=== EXCERPTED PASSAGE ===
* * * * * * *
Re: [PATCH v4] CPU hotplug: active_writer not woken up in some cases - deadlock

From: Paul E. McKenney
Date: Wed Dec 10 2014 - 11:12:36 EST


On Wed, Dec 10, 2014 at 02:26:19PM +0100, David Hildenbrand wrote:
> > Commit b2c4623dcd07 ("rcu: More on deadlock between CPU hotplug and expedited
> > grace periods") introduced another problem that can easily be reproduced by
> > starting/stopping cpus in a loop.
> >
> > E.g.:
> > for i in `seq 5000`; do
> > echo 1 > /sys/devices/system/cpu/cpu1/online
> > echo 0 > /sys/devices/system/cpu/cpu1/online
> > done
> >
> > Will result in:
> > INFO: task /cpu_start_stop:1 blocked for more than 120 seconds.
> > Call Trace:
> > ([<00000000006a028e>] __schedule+0x406/0x91c)
> > [<0000000000130f60>] cpu_hotplug_begin+0xd0/0xd4
> > [<0000000000130ff6>] _cpu_up+0x3e/0x1c4
> > [<0000000000131232>] cpu_up+0xb6/0xd4
> > [<00000000004a5720>] device_online+0x80/0xc0
> > [<00000000004a57f0>] online_store+0x90/0xb0
> > ...
> >
> > And a deadlock.
> >
> > Problem is that if the last ref in put_online_cpus() can't get the
> > cpu_hotplug.lock the puts_pending count is incremented, but a sleeping
> > active_writer might never be woken up, therefore never exiting the loop in
> > cpu_hotplug_begin().
> >
> > This fix removes puts_pending and turns refcount into an atomic variable. We
> > also introduce a wait queue for the active_writer, to avoid possible races and
> > use-after-free. There is no need to take the lock in put_online_cpus() anymore.
> >
> > Also rearrange the lockdep anotations so we won't get false positives.
> >
> > Can't reproduce it with this fix.
> >
> > Signed-off-by: David Hildenbrand <dahi@xxxxxxxxxxxxxxxxxx>
> > ---
> > kernel/cpu.c | 60 ++++++++++++++++++++++++++----------------------------------
> > 1 file changed, 26 insertions(+), 34 deletions(-)
> >
> > diff --git a/kernel/cpu.c b/kernel/cpu.c
> > index 5d22023..3f1d5ba 100644
> > --- a/kernel/cpu.c
> > +++ b/kernel/cpu.c
> > @@ -58,22 +58,23 @@ static int cpu_hotplug_disabled;
> >
> > static struct {
> > struct task_struct *active_writer;
> > - struct mutex lock; /* Synchronizes accesses to refcount, */
> > + /* wait queue to wake up the active_writer */
> > + wait_queue_head_t wq;
> > + /* verifies that no writer will get active while readers are active */
> > + struct mutex lock;
> > /*
> > * Also blocks the new readers during
> > * an ongoing cpu hotplug operation.
* * * * * * *
=== PROVIDED RECORDS ===
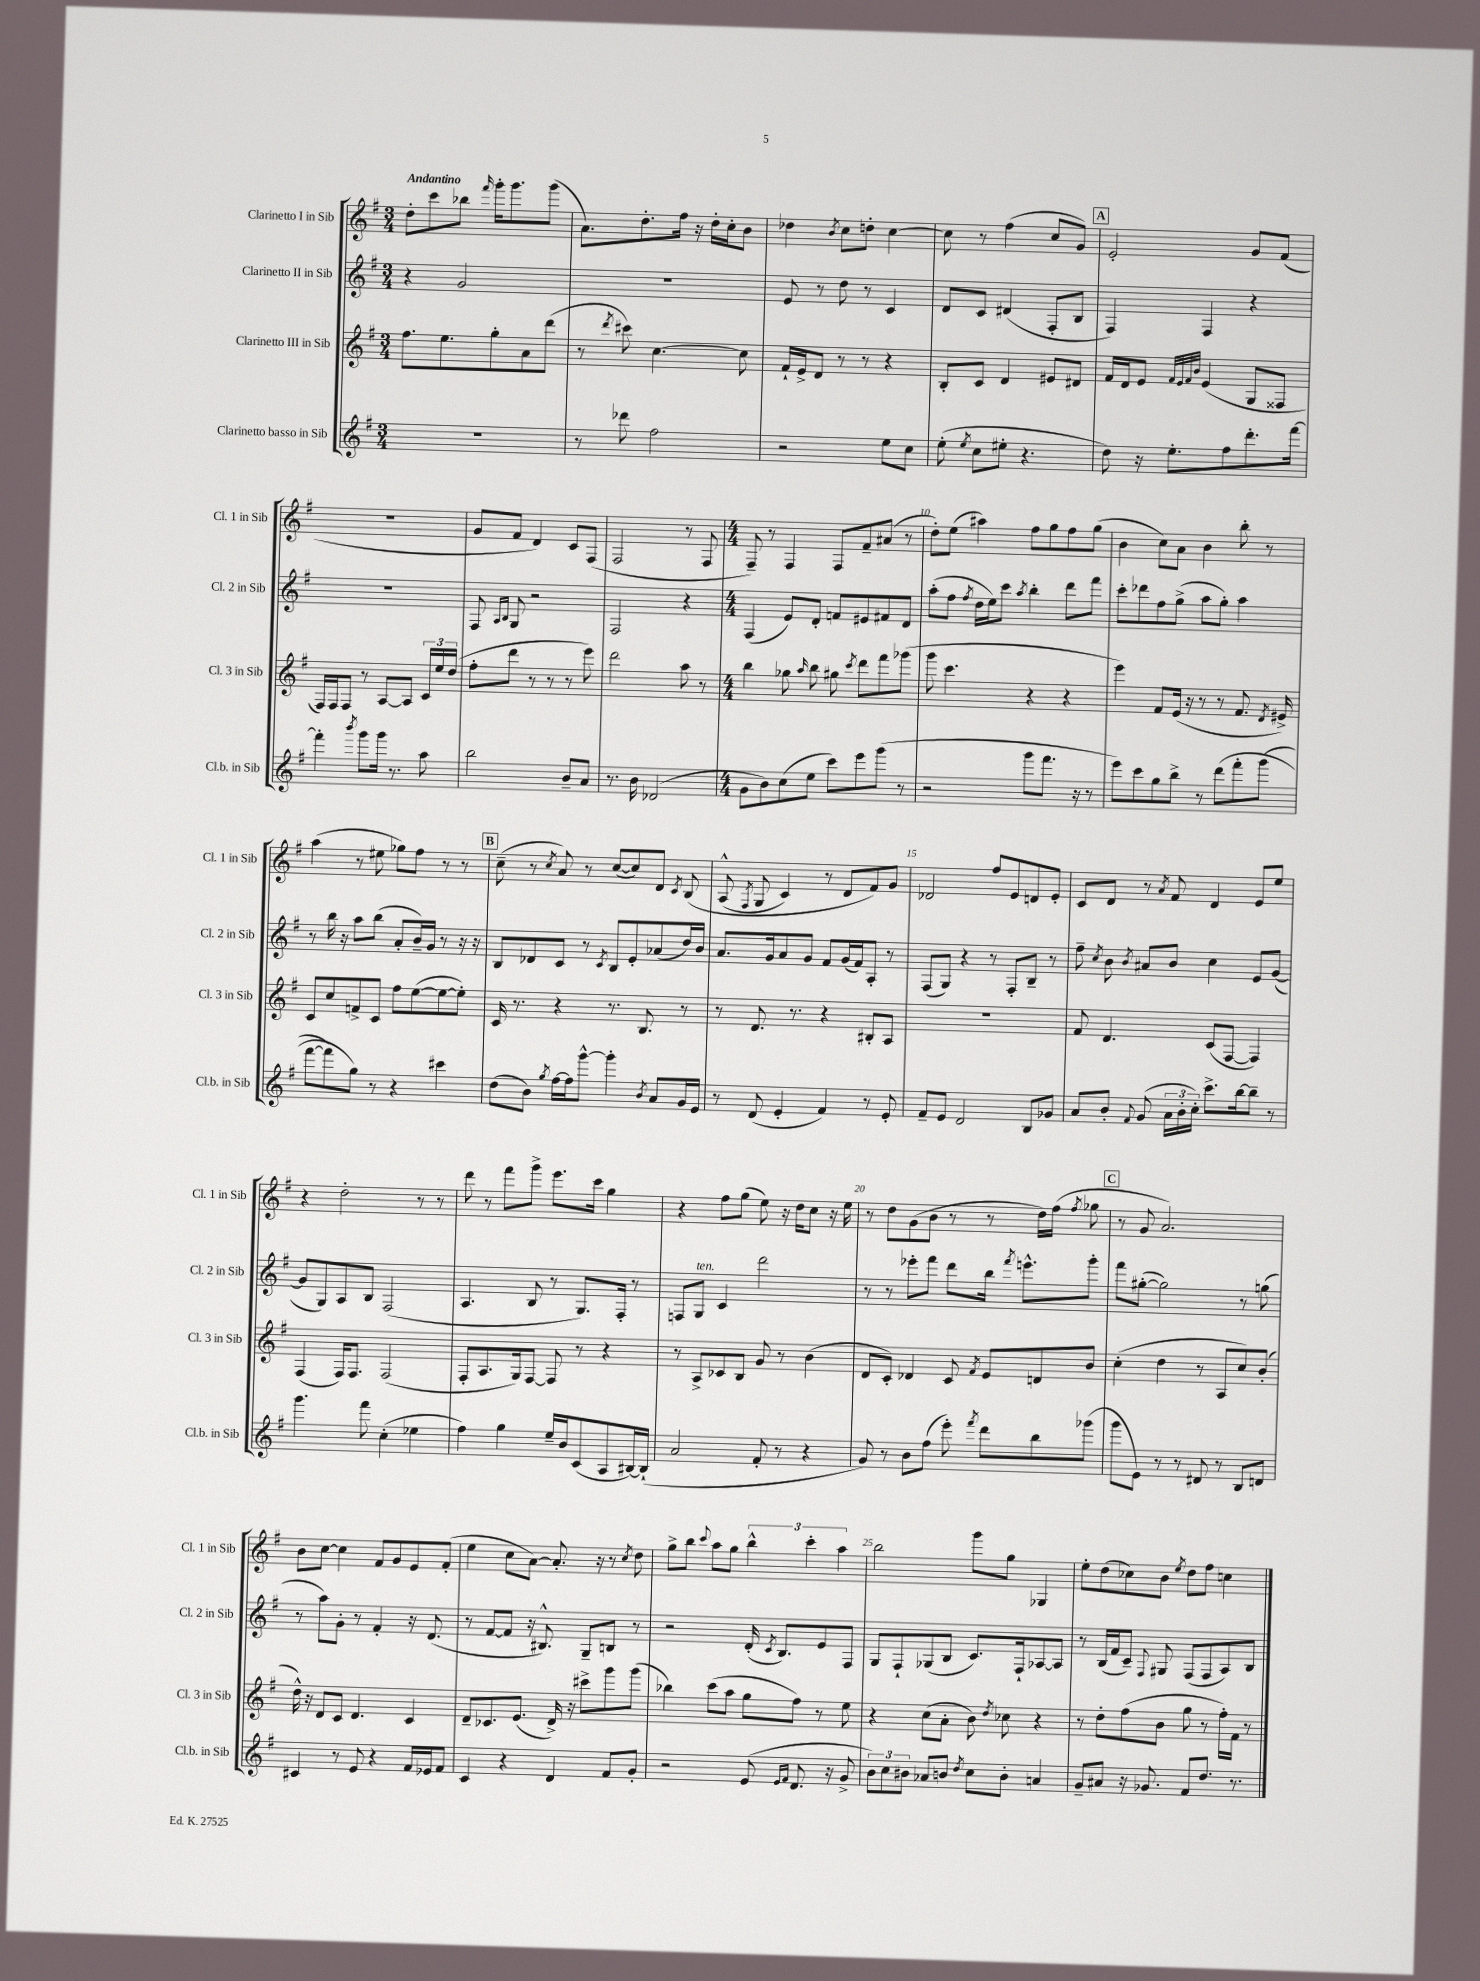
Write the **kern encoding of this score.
* * * * * * *
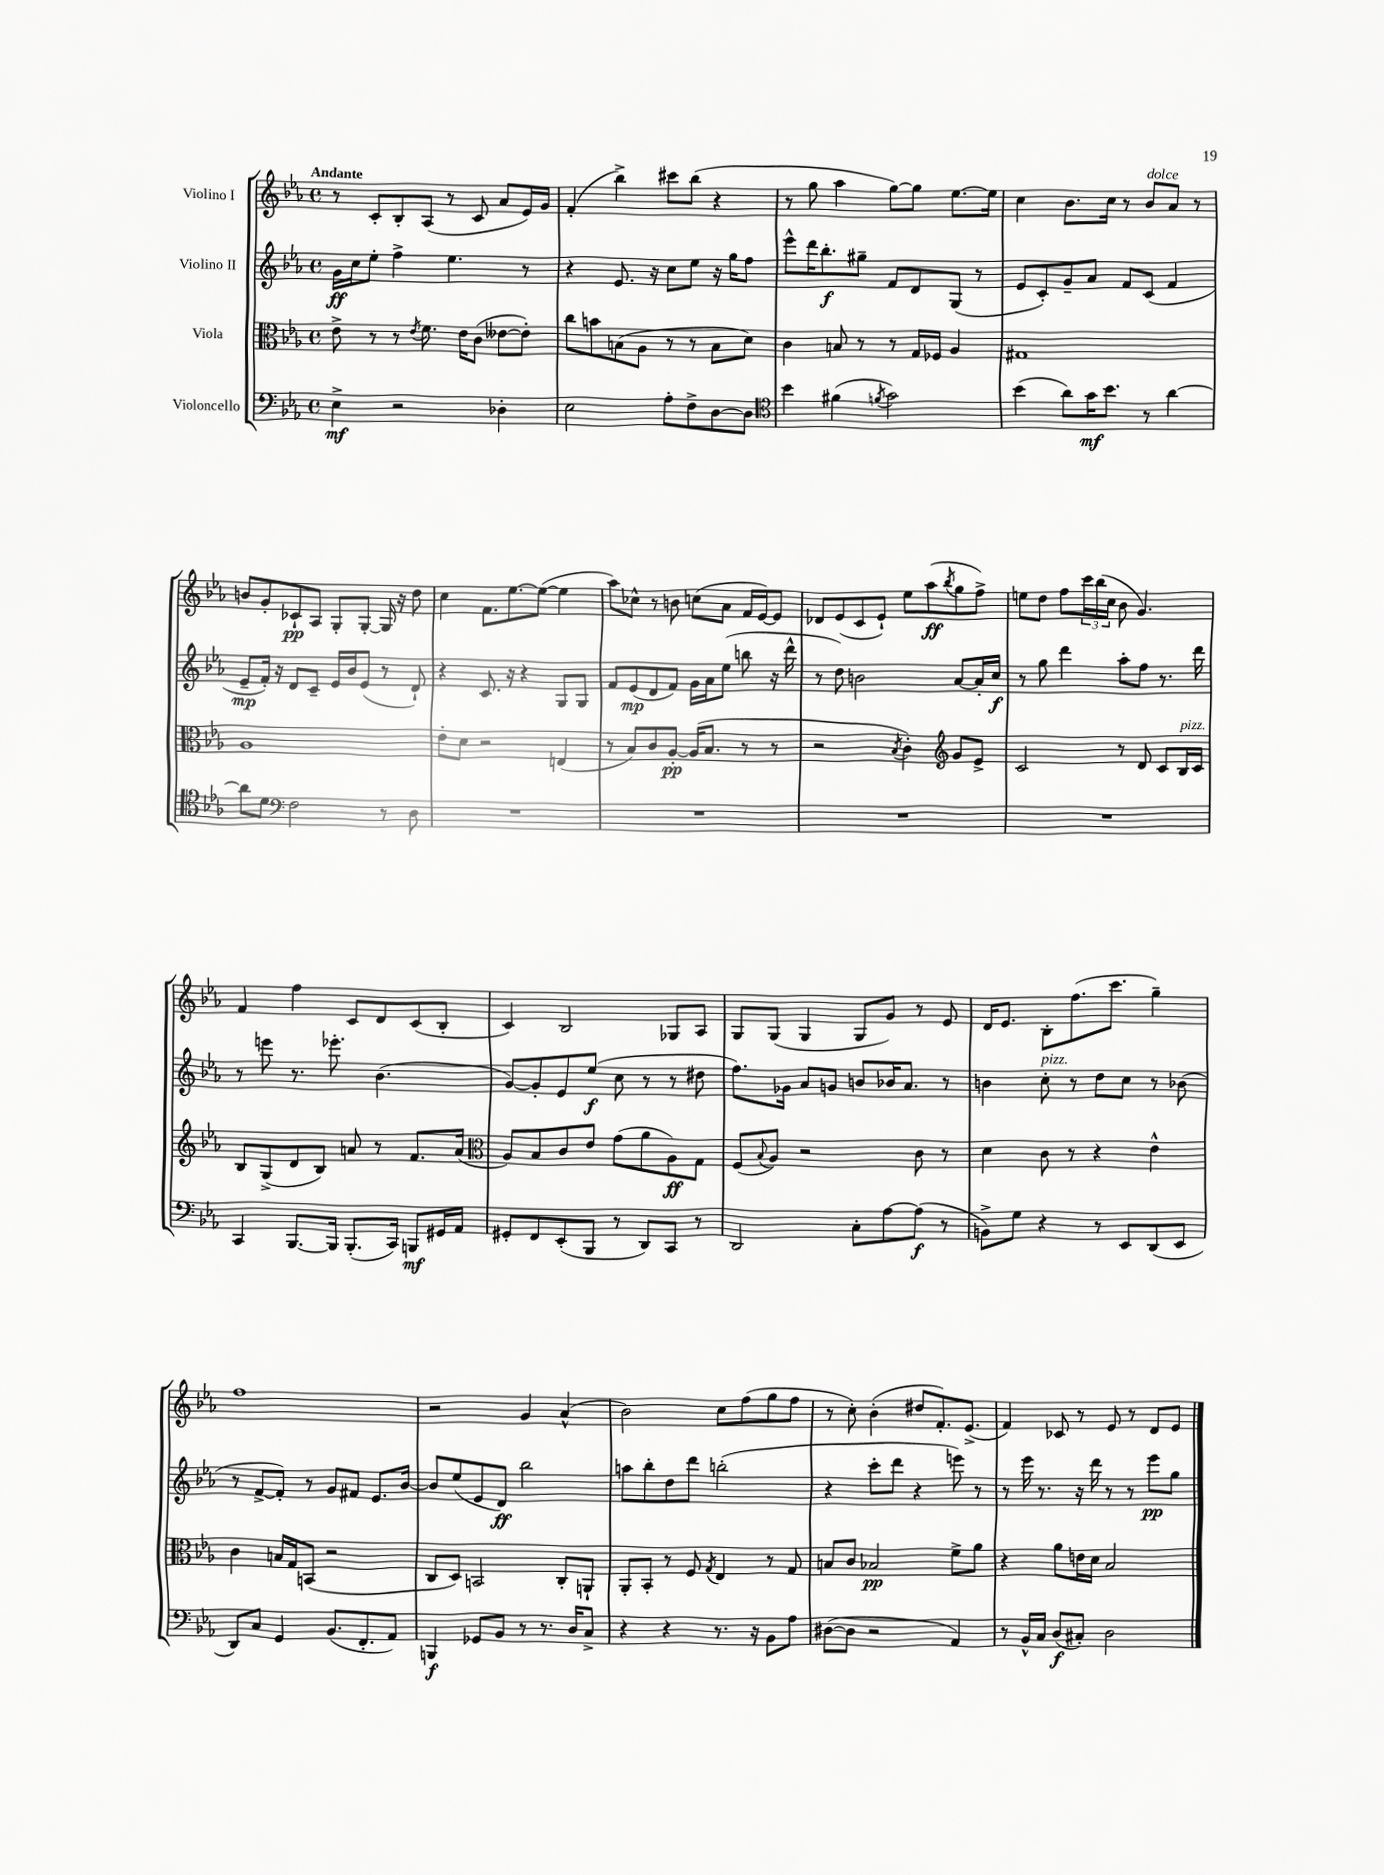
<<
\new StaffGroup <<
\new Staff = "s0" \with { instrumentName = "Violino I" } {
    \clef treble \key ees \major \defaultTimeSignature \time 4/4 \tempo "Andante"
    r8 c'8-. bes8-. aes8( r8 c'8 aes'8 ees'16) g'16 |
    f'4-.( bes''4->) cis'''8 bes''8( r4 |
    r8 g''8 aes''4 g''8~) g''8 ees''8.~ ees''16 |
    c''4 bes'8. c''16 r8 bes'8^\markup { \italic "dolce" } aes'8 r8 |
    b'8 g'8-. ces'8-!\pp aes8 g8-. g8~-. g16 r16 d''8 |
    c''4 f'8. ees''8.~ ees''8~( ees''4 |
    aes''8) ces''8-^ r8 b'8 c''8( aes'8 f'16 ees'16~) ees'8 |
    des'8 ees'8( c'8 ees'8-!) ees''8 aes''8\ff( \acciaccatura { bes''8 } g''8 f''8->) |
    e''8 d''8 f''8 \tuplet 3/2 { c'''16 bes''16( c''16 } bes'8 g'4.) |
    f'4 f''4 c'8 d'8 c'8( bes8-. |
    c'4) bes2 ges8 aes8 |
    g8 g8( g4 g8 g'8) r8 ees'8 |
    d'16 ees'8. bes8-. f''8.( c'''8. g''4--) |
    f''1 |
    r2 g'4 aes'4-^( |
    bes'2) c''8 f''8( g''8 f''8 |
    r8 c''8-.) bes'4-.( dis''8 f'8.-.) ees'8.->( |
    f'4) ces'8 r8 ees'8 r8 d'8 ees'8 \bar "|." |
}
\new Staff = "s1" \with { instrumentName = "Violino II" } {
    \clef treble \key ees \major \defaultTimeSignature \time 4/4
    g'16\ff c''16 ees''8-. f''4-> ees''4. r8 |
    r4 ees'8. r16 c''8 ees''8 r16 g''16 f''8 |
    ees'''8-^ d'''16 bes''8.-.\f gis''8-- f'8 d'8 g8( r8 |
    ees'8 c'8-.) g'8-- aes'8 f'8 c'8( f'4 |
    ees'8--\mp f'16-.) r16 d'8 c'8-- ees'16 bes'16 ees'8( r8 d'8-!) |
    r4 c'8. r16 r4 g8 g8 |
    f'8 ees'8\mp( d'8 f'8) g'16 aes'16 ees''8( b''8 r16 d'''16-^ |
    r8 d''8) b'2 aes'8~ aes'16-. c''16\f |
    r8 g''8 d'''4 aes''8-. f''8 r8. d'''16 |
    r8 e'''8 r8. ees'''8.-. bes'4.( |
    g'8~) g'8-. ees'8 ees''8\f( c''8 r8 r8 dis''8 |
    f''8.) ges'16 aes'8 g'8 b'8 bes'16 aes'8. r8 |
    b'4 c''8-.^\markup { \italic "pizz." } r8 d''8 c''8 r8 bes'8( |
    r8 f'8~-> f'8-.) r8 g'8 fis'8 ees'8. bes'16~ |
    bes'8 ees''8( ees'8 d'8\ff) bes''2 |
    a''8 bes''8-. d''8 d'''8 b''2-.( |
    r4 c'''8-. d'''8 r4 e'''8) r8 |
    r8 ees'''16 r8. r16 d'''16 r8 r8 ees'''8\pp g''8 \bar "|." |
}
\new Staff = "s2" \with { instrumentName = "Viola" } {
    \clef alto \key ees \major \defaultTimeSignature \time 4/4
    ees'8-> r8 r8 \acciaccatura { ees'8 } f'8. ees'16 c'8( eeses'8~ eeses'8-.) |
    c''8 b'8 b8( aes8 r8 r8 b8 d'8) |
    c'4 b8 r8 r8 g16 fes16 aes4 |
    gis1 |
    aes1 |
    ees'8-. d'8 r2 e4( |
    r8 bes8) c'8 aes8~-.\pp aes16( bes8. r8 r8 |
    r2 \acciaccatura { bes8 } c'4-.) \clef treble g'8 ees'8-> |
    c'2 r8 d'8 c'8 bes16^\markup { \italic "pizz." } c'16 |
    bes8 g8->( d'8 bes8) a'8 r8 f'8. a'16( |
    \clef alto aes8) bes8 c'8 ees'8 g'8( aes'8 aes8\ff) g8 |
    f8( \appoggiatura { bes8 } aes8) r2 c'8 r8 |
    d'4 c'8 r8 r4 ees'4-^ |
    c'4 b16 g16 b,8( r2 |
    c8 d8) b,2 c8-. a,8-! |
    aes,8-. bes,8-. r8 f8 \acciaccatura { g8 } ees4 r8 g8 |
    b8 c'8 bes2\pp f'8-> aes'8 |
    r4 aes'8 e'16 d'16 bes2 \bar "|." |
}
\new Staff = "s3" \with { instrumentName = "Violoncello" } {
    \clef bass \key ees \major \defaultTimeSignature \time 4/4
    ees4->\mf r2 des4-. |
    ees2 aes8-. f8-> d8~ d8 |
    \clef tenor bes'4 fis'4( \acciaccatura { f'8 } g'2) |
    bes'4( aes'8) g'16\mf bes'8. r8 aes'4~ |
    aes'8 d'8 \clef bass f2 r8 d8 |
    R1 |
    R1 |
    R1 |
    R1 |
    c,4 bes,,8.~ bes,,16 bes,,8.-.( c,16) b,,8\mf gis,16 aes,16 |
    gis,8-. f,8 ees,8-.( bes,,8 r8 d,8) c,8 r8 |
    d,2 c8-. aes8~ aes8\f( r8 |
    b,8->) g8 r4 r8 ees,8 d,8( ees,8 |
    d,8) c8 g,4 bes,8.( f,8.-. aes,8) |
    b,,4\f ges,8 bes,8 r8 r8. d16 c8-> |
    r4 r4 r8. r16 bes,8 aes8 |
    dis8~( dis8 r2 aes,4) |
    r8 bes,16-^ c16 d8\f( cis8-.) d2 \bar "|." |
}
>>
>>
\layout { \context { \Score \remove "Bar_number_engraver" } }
* * * * * * *
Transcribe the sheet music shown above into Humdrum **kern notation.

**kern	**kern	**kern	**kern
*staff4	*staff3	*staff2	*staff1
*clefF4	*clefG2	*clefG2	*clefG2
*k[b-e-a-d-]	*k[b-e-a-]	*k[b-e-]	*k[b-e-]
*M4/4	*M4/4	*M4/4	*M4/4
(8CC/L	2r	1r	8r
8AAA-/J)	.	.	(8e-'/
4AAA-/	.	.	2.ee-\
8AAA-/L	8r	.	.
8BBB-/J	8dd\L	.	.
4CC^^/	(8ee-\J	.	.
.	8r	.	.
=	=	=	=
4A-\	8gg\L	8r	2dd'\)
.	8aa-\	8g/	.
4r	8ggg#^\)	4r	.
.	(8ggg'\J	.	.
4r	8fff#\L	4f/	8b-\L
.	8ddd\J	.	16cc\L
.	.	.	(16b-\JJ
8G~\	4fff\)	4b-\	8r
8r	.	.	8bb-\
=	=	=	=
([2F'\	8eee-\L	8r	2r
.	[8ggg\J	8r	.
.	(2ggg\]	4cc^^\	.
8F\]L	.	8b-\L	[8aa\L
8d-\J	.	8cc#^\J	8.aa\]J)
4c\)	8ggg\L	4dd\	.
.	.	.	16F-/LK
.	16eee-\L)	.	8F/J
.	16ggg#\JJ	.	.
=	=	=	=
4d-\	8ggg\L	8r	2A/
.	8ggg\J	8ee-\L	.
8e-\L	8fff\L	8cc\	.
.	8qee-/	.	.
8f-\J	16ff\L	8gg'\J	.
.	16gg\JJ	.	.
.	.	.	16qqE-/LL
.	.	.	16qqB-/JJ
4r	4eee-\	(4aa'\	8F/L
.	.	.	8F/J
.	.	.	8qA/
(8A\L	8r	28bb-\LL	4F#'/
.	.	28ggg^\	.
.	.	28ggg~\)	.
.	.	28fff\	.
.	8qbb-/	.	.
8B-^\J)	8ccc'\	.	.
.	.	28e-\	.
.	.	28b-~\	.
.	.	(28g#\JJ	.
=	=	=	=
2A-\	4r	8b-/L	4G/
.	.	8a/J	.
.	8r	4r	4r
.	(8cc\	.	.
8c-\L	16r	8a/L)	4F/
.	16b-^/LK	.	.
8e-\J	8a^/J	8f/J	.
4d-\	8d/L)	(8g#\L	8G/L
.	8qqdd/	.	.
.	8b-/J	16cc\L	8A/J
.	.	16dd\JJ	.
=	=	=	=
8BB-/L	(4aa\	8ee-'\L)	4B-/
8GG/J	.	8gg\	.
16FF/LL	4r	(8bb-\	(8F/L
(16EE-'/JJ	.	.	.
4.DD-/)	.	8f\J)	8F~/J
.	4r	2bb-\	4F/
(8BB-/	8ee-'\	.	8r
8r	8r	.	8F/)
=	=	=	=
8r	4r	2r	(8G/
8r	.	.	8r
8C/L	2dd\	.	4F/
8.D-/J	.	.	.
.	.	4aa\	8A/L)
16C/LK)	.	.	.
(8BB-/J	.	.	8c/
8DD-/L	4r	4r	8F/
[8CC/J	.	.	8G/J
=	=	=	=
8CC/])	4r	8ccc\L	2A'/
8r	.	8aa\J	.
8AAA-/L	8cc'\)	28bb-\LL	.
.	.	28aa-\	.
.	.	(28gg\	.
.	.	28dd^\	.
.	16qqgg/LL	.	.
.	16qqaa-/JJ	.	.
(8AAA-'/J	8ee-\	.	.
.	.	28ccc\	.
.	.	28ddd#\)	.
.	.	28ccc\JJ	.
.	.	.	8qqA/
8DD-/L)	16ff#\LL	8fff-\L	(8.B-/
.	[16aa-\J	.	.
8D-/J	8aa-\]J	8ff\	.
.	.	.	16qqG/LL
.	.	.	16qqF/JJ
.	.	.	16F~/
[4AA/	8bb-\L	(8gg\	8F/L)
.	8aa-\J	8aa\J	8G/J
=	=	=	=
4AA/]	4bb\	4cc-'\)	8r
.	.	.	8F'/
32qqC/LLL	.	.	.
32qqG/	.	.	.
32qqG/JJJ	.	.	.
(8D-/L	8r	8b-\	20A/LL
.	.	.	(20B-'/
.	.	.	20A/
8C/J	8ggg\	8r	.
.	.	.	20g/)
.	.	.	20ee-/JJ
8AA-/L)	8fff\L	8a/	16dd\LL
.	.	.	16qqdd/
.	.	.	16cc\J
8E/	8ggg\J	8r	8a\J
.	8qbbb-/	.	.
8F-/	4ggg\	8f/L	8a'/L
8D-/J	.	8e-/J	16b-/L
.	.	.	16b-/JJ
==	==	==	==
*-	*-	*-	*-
* * * * * * *
Answer these questions about the CPU hotplug patch message, one per line:
1. How many times does the reproduction loop run?
2. What does the fix turn refcount into?
3. How many insertions and deletions does the patch make?

1. 5000 times.
2. An atomic variable.
3. 26 insertions and 34 deletions.